======== DATASET

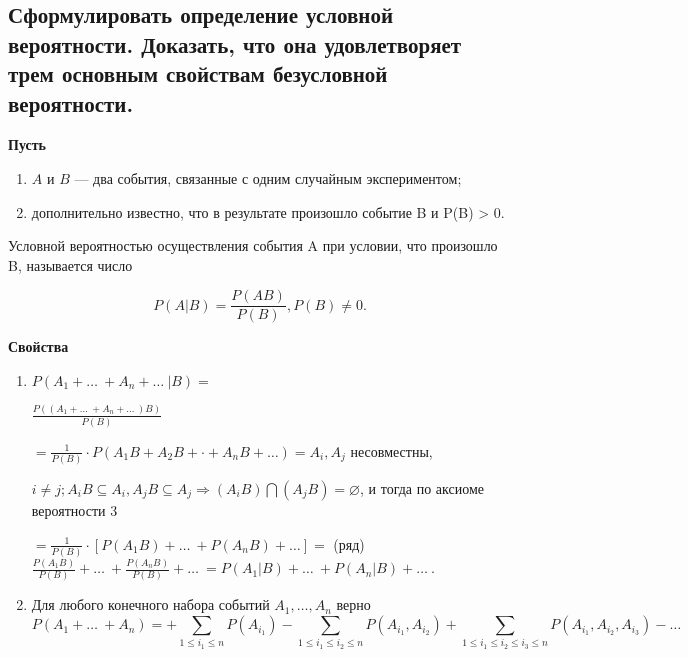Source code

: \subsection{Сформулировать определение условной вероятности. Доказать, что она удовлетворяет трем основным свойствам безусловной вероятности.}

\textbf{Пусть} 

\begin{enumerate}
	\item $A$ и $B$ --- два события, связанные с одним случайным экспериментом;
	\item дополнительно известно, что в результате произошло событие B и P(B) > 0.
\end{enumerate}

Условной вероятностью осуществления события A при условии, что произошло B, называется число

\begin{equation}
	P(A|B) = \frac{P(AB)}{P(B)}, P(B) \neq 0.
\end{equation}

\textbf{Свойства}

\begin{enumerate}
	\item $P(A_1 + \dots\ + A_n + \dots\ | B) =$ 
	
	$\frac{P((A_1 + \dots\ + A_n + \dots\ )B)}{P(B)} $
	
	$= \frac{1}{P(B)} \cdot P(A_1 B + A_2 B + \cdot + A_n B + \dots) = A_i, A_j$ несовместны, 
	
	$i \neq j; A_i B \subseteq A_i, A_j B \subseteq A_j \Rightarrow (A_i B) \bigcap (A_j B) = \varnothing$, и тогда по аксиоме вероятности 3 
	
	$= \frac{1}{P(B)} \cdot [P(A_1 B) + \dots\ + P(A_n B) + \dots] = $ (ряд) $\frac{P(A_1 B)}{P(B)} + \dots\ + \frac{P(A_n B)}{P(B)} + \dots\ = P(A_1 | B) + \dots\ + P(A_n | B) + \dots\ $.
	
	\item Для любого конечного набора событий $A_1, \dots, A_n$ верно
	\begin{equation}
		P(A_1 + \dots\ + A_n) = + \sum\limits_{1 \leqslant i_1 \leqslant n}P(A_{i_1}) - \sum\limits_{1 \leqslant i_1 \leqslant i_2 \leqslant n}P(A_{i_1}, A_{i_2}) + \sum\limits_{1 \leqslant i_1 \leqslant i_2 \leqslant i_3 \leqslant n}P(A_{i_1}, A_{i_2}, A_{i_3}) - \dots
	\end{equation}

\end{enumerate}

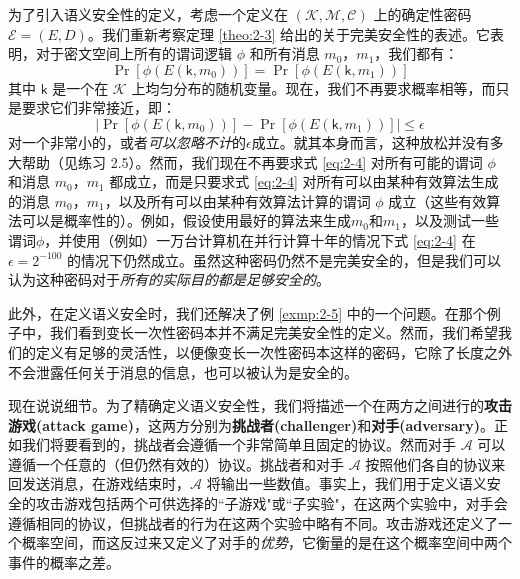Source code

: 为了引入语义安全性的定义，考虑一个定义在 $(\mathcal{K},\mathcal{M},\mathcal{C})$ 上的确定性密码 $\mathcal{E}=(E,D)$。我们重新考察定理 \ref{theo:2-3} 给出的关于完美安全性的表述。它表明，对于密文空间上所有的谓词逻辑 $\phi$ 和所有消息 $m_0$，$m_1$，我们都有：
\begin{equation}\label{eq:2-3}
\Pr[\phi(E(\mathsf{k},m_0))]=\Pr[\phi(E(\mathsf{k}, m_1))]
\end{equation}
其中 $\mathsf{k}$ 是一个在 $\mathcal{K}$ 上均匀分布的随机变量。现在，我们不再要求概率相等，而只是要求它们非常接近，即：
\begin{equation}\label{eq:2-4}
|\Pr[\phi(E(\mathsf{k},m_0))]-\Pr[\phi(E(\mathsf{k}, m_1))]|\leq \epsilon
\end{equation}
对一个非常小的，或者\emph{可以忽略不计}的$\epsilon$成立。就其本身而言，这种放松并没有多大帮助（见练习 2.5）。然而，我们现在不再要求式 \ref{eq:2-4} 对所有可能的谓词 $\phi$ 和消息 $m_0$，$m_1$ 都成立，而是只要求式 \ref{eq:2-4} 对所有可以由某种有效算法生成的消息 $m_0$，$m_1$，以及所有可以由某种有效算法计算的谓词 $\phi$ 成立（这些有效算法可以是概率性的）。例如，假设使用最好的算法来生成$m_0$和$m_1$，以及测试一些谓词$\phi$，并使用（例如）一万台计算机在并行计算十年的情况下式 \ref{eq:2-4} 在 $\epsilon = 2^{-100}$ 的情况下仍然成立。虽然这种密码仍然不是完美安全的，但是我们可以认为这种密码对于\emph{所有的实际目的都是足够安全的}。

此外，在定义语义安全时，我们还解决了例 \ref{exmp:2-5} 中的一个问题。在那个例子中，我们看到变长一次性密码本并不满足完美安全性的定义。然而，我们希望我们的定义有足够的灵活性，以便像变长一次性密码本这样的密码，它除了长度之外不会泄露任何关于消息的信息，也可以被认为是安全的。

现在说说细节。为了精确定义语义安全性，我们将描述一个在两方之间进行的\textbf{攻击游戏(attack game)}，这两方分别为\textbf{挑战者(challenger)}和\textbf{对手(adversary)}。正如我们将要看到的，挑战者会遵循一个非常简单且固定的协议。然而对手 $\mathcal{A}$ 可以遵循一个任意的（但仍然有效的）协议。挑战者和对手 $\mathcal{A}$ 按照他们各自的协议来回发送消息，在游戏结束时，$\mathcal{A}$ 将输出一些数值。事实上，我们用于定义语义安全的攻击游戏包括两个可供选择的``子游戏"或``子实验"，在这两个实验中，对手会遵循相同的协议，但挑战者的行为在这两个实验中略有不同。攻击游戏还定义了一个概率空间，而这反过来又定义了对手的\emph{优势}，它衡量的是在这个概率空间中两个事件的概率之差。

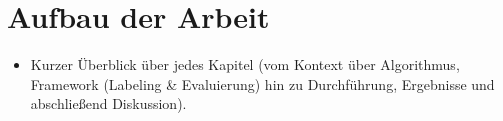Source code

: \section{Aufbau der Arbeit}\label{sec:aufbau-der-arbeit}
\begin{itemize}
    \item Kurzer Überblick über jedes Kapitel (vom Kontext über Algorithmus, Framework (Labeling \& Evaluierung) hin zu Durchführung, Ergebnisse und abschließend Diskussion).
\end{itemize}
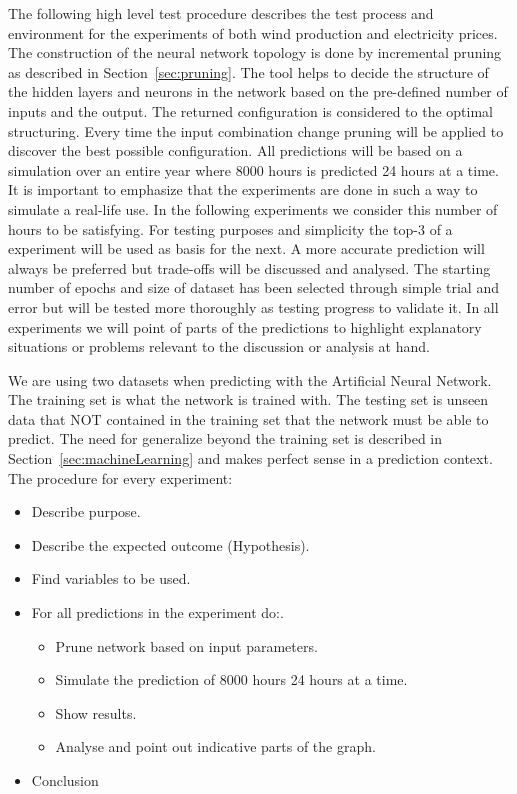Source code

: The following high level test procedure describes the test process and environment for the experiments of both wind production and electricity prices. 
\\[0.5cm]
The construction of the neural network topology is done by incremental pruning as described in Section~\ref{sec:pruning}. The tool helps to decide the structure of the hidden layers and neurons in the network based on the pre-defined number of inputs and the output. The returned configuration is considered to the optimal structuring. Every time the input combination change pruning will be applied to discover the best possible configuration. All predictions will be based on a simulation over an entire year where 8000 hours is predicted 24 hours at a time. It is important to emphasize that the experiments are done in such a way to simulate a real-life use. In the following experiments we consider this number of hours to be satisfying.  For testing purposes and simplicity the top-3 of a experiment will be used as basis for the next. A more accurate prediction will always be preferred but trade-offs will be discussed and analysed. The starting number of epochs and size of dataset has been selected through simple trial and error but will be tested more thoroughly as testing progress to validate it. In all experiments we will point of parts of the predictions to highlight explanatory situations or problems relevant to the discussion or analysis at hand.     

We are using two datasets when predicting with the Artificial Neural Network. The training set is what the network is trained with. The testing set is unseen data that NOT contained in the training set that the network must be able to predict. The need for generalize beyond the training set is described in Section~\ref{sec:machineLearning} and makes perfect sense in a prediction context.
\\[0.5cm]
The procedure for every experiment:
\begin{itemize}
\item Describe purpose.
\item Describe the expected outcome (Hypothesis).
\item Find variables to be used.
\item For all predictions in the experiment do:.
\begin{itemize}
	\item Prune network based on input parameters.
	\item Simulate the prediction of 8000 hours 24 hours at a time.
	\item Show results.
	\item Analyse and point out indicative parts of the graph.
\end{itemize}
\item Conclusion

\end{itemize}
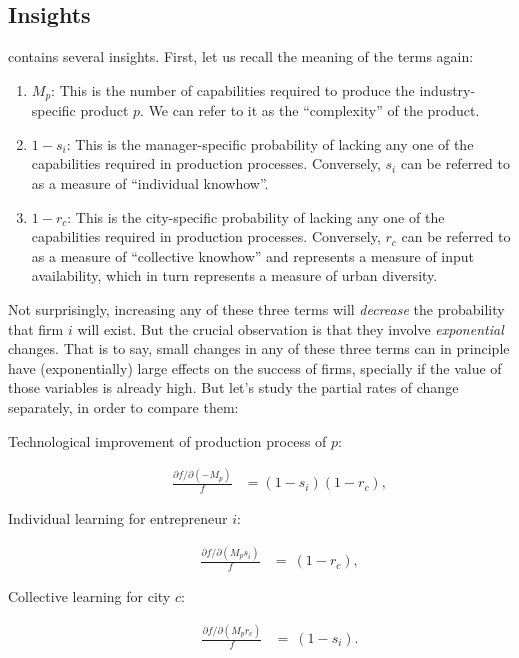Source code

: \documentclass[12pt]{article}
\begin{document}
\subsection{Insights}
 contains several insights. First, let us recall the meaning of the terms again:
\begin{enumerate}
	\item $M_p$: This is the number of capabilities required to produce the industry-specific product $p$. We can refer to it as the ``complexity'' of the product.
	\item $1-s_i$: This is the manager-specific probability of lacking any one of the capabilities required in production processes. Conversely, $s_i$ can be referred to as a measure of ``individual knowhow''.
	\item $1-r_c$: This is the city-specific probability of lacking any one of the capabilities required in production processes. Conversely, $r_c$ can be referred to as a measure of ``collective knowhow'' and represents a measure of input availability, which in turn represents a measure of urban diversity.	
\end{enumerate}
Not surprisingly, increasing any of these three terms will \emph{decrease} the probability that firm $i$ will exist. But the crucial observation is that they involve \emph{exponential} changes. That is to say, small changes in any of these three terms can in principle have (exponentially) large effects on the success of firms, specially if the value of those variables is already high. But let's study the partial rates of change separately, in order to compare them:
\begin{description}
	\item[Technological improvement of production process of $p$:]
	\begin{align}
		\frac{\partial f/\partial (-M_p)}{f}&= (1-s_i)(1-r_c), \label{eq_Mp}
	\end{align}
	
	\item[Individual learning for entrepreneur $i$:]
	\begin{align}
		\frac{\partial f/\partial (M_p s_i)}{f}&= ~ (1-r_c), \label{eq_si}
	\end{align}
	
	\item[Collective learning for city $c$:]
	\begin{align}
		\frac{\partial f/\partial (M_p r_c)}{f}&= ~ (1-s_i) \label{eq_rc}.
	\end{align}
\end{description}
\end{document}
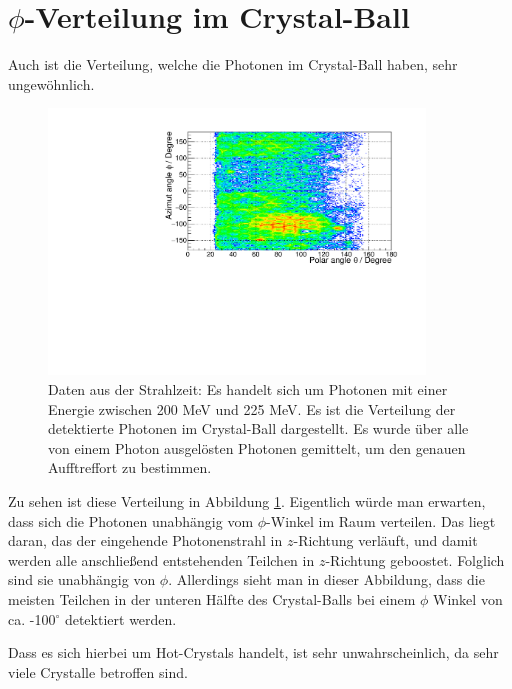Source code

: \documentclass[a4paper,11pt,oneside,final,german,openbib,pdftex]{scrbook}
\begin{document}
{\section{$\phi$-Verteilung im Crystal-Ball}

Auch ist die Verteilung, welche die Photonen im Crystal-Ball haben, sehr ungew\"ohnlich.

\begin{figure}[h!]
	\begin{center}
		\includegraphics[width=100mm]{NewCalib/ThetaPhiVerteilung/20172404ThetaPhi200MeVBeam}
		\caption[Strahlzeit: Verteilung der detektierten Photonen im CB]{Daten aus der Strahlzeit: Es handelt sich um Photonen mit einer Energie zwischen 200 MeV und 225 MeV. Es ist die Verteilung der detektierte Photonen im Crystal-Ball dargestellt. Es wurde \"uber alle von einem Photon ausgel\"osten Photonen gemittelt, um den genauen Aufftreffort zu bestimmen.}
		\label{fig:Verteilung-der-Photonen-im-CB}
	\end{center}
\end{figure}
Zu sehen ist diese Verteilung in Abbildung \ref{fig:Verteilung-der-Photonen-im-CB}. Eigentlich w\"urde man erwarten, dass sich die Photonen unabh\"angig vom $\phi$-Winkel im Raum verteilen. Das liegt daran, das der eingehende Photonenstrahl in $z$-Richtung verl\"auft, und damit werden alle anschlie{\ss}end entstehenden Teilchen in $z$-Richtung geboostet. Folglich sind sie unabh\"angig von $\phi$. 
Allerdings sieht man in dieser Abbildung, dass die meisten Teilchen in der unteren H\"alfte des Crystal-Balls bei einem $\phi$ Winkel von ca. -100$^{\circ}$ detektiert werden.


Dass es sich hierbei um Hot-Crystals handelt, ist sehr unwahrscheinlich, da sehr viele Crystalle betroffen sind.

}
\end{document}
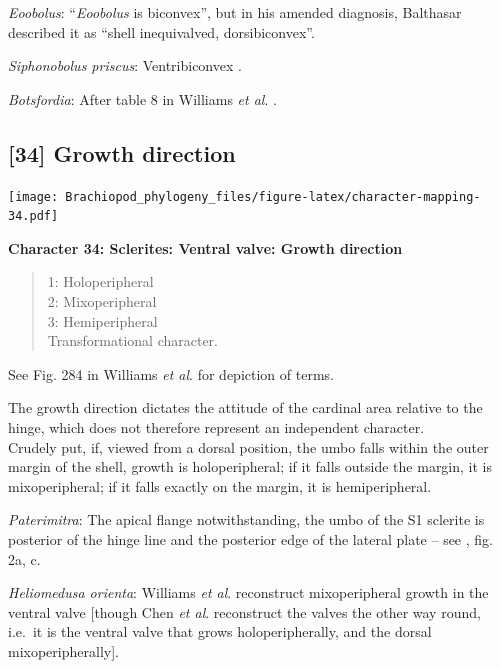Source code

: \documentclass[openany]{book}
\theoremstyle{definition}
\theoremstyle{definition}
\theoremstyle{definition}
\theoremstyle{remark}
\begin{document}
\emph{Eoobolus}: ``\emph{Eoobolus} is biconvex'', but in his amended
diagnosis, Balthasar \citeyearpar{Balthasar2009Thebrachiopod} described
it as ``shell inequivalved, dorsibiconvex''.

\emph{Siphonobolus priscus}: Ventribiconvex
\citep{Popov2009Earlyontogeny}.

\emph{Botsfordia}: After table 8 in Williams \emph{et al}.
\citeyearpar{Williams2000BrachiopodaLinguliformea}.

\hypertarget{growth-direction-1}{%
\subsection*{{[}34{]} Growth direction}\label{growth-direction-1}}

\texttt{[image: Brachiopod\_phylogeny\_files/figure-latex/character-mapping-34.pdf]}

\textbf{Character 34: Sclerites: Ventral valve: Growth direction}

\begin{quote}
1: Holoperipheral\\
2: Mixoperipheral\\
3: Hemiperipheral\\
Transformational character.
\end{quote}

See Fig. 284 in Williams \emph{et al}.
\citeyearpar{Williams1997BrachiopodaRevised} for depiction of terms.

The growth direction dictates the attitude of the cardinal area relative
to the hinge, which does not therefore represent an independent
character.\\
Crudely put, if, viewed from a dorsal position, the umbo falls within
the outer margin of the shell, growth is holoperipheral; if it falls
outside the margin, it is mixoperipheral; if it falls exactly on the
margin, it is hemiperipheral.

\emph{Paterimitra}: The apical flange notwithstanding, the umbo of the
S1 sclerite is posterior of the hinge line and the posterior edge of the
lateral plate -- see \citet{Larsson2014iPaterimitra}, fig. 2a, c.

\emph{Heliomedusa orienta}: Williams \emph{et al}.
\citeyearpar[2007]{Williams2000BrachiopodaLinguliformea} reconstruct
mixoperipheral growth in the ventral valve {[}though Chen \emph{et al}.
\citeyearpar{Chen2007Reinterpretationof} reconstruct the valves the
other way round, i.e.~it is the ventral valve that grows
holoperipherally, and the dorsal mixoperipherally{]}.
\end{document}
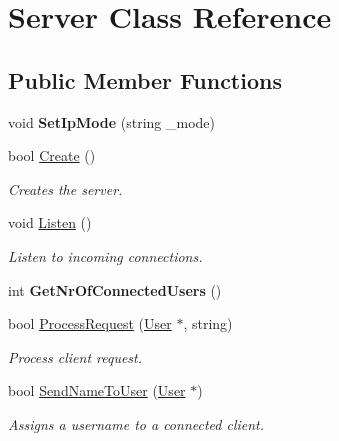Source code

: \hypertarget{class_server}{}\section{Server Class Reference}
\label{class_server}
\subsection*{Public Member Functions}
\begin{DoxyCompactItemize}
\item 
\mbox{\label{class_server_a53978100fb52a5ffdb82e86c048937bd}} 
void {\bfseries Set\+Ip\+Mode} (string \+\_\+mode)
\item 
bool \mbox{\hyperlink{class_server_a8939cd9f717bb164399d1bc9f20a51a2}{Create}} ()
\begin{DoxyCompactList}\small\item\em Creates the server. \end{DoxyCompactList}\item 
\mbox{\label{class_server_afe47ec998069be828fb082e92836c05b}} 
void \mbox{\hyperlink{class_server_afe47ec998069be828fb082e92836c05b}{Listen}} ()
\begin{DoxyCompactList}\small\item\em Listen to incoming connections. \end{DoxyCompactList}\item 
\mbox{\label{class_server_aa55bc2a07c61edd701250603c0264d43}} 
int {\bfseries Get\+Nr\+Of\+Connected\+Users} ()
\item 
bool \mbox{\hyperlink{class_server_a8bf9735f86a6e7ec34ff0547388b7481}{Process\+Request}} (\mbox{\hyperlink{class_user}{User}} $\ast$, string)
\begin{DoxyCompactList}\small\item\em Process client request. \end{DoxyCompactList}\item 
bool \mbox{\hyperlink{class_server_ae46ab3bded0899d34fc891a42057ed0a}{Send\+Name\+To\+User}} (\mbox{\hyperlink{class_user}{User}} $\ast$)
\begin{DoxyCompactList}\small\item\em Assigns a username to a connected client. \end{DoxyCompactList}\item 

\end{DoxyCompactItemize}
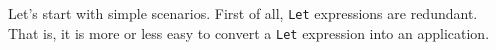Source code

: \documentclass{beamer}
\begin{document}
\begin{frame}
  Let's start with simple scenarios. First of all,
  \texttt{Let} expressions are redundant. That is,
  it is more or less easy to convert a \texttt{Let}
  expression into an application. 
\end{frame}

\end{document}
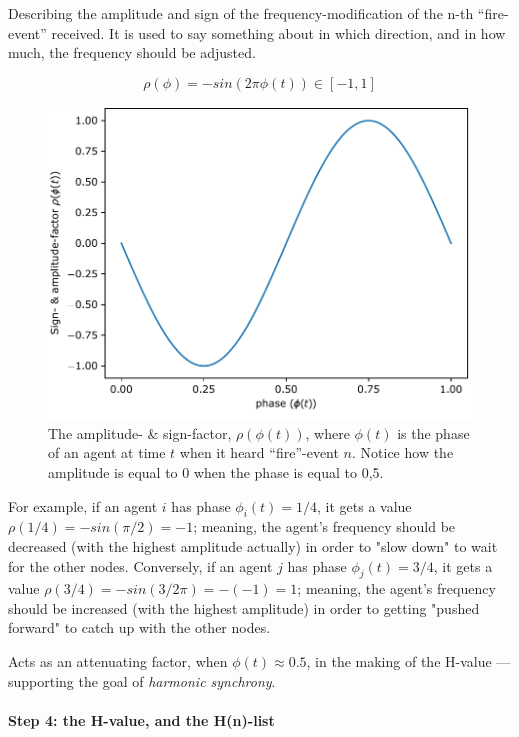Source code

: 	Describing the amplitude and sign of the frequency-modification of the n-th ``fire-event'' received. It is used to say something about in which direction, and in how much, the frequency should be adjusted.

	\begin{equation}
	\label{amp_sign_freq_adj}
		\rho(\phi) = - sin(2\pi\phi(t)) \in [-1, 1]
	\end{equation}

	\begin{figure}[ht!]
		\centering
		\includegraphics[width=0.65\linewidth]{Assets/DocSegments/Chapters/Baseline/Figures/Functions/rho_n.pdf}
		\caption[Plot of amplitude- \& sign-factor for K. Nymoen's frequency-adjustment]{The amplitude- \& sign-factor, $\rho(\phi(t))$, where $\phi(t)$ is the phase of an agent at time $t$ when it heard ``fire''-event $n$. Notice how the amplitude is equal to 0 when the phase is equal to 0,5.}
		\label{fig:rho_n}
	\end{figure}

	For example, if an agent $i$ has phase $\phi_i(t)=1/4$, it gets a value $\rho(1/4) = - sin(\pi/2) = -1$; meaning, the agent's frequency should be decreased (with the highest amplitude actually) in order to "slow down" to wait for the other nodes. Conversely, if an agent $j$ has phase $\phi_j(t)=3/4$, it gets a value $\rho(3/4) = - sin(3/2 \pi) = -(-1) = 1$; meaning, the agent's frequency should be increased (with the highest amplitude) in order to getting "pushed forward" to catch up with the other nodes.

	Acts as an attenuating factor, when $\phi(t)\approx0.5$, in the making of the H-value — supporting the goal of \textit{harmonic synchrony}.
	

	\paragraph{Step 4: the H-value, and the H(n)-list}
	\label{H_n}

================

#### EXERCISE OBJECTIVE:
Pull out every line of the records above that contains the word "DoxyCompactList".

#### SOLUTION TO THIS EXERCISE:
\begin{DoxyCompactList}\small\item\em Creates the server. \end{DoxyCompactList}\item 
\begin{DoxyCompactList}\small\item\em Listen to incoming connections. \end{DoxyCompactList}\item 
\begin{DoxyCompactList}\small\item\em Process client request. \end{DoxyCompactList}\item 
\begin{DoxyCompactList}\small\item\em Assigns a username to a connected client. \end{DoxyCompactList}\item 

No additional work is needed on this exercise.